A random variable is a mathematical abstraction that provides a bridge between theoretical probability and real-world data. Every dataset can be viewed as observations from random variables.
Despite the outcome of any one event being uncertain, we can use patterns from past observations to predict the general behavior of these variables. By collecting data, we can figure out how often certain outcomes occur and connect them to theoretical distributions.

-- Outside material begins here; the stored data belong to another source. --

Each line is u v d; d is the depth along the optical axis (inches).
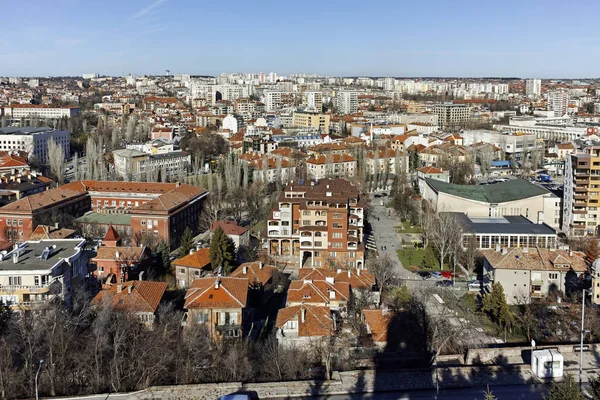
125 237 7760.8
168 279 6412.4
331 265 6614.2
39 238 6919.3
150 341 4003.4
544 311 5319.9
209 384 3634.4
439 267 7244.1
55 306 4224.9
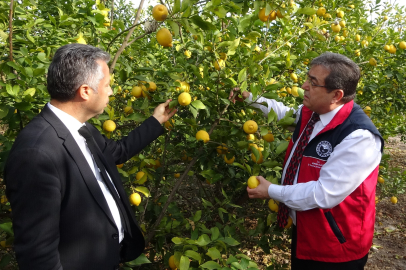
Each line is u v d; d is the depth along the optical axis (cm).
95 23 223
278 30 354
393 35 351
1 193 261
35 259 114
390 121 441
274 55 253
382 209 516
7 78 196
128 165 296
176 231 228
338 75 167
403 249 402
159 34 170
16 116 198
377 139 169
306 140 190
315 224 178
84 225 132
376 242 423
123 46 186
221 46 221
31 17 237
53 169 120
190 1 154
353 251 179
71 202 128
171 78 226
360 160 162
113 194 152
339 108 179
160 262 252
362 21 413
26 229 113
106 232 140
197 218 219
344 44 387
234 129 218
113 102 280
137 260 175
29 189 113
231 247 223
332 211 176
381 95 397
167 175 305
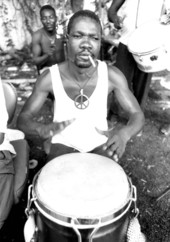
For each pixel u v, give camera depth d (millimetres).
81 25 1602
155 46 2318
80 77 1757
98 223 1203
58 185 1333
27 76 4109
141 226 1926
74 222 1198
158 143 2789
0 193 1528
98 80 1799
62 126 1661
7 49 4859
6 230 1891
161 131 2918
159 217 1998
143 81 2807
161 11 2678
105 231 1255
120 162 2539
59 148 1863
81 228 1207
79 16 1625
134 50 2414
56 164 1481
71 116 1843
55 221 1231
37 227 1382
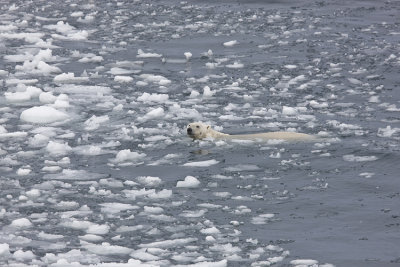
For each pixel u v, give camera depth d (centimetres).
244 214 2373
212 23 5262
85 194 2538
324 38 4834
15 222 2297
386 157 2845
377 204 2436
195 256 2081
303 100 3647
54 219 2342
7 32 5012
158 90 3853
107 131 3209
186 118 3381
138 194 2541
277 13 5528
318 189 2569
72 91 3822
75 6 5859
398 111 3438
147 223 2308
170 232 2247
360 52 4506
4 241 2180
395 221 2302
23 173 2722
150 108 3531
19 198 2492
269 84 3928
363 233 2223
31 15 5541
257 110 3491
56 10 5731
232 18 5397
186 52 4581
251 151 2936
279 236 2211
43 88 3872
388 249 2108
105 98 3694
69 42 4825
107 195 2531
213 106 3566
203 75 4119
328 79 4000
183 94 3778
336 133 3139
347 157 2859
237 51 4597
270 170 2747
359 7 5709
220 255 2088
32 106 3572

We can describe the distribution of a variable with summary statistics: such as quartiles, deciles and percentiles.
summary(exam$overall)
Min. 1st Qu. Median Mean 3rd Qu. Max.
45.00 72.00 77.50 76.56 84.00 99.00
Histograms
One way to visualize the distribution of a variable is to plot a histogram. A histogram groups data points into intervals, showing how often data values fall within each range. The horizontal axis represents the intervals (or bins), and the vertical axis shows the frequency or count of data points in each bin.
A histogram gives an approximation of the true (unknown) distribution. It is not itself the distribution. A distribution refers to the theoretical assignment of probabilities across all possible outcomes, whereas a histogram represents the empirical frequencies observed in a finite sample.

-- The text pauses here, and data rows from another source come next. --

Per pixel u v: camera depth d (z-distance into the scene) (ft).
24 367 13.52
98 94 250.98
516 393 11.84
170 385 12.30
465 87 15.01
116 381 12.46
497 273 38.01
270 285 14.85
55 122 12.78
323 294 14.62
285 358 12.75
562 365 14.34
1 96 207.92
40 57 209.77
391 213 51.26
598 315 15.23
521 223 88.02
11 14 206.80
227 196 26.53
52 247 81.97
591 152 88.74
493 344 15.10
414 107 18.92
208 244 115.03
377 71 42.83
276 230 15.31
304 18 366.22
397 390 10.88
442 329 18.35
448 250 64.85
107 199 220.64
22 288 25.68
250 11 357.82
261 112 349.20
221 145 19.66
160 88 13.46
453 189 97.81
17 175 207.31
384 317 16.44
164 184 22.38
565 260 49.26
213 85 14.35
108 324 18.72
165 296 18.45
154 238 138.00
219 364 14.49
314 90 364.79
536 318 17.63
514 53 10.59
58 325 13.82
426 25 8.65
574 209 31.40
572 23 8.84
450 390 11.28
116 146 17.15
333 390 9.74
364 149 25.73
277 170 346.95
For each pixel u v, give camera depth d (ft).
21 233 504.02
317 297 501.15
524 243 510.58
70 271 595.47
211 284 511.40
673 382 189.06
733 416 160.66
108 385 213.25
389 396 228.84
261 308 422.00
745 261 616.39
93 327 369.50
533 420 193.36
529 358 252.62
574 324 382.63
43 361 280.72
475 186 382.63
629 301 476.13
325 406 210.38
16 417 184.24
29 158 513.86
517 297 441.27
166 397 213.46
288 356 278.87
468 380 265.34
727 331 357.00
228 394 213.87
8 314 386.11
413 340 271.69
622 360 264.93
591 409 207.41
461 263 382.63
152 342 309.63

hist(exam$final, prob = T, ann=F)
Boxplots
A boxplot, also known as a box-and-whisker plot, displays the median, quartiles, and range of the data. The box represents the interquartile range (IQR), which contains the middle 50% of the data, with the lower and upper edges corresponding to the first (Q1) and third quartiles (Q3). Whiskers extend from the box to indicate the range of values within 1.5 times the IQR from Q1 and Q3, while points beyond this range are considered outliers.

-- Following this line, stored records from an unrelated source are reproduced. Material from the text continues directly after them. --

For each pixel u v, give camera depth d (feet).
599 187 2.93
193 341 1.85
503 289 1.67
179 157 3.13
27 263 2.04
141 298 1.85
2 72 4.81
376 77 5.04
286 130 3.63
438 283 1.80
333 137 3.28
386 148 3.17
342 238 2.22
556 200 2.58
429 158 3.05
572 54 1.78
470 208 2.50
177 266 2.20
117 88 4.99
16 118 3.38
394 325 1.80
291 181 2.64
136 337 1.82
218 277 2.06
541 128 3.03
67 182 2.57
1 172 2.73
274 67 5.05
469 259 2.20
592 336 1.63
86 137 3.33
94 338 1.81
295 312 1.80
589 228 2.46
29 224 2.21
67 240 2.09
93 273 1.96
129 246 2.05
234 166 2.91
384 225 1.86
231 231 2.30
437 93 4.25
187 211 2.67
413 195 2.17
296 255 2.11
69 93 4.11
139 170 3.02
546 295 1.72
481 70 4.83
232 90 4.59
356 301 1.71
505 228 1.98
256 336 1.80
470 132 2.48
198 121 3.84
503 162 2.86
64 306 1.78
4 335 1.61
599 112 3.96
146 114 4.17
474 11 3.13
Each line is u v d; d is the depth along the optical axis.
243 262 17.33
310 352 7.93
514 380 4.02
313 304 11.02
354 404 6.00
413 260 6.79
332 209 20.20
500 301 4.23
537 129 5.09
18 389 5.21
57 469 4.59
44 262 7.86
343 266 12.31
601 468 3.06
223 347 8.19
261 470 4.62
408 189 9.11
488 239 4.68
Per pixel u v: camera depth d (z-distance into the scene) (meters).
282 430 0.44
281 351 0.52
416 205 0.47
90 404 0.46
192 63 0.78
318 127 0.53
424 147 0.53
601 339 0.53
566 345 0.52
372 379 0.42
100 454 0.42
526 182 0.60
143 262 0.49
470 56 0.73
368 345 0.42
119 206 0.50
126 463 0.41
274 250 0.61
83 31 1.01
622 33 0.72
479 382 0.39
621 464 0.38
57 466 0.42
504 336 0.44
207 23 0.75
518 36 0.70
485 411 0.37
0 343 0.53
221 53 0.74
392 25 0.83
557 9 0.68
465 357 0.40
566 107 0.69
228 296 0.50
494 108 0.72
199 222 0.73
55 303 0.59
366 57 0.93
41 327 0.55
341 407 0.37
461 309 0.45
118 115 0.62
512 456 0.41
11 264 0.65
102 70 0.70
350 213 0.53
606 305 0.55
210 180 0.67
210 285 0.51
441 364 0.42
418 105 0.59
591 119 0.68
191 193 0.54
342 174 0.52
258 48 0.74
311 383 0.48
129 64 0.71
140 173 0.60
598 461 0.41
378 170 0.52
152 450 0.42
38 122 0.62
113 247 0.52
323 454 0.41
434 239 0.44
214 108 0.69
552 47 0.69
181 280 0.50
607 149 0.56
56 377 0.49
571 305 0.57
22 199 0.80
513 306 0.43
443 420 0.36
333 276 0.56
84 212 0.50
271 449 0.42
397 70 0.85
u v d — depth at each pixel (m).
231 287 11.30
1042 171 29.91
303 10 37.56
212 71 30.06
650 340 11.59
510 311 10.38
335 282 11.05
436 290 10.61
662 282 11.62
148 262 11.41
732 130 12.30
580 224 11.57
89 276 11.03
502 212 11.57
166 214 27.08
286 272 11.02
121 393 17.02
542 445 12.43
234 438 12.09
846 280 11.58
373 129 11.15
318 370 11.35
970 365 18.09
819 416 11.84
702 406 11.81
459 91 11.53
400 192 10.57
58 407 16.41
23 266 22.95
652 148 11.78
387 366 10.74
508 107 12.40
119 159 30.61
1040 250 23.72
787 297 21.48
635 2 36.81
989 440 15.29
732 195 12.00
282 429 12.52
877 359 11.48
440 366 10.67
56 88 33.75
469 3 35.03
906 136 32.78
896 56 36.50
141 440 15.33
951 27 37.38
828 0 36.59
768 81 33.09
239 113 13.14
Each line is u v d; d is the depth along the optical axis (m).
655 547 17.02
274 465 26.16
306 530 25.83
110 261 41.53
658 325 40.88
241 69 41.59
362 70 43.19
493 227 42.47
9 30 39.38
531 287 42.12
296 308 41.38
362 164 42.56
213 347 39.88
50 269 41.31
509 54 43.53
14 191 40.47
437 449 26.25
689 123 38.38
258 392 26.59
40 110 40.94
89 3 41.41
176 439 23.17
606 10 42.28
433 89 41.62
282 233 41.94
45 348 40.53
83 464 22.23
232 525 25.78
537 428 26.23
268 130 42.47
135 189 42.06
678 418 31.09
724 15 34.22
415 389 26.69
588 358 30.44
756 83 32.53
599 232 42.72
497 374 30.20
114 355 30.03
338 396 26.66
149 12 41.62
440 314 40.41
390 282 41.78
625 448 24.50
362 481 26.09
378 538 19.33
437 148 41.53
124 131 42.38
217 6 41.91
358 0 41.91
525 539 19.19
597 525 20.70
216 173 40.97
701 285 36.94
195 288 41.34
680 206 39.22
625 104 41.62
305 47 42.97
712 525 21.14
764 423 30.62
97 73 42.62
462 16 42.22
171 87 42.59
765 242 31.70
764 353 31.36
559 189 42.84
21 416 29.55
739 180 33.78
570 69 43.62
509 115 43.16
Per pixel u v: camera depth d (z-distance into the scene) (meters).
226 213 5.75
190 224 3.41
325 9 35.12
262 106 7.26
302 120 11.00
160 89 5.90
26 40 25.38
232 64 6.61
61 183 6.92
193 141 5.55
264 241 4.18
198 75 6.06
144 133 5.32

boxplot(final ~ major, exam)
Scatter plots
To observe the relationship between variables, it is straightforward to make a scatter plot of \(Y\) against \(X\). An upward-sloping pattern in the scatter plot indicates that the variables tend to move together, whereas a downward-sloping pattern suggests that they move in opposite directions. A flat slope implies the absence of correlation between the two variables.